== The problem ==
Would you please copy all of the data exactly, skipping the images?

== Data extracts ==
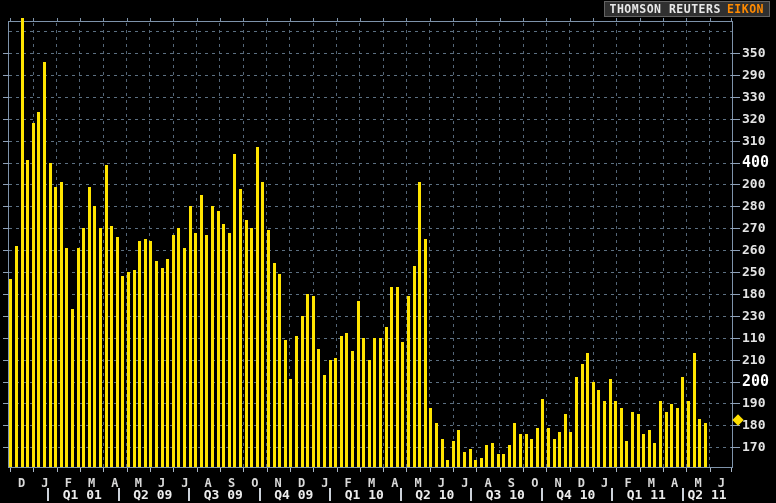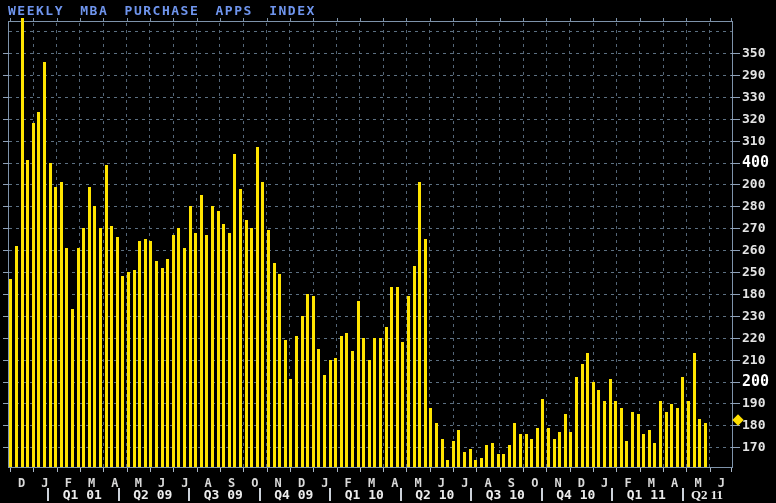--- a/index.html
+++ b/index.html
@@ -36,7 +36,6 @@
 <body>
 
 <div id="screen">
-  <div id="chart-title">WEEKLY MBA PURCHASE APPS INDEX</div>
 
   <div id="plot">
       <div class="" id="plot-frame"></div>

== Exercise result ==
--- a/index.html
+++ b/index.html
@@ -36,7 +36,6 @@
 <body>
 
 <div id="screen">
-  <div id="chart-title">WEEKLY MBA PURCHASE APPS INDEX</div>
 
   <div id="plot">
       <div class="" id="plot-frame"></div>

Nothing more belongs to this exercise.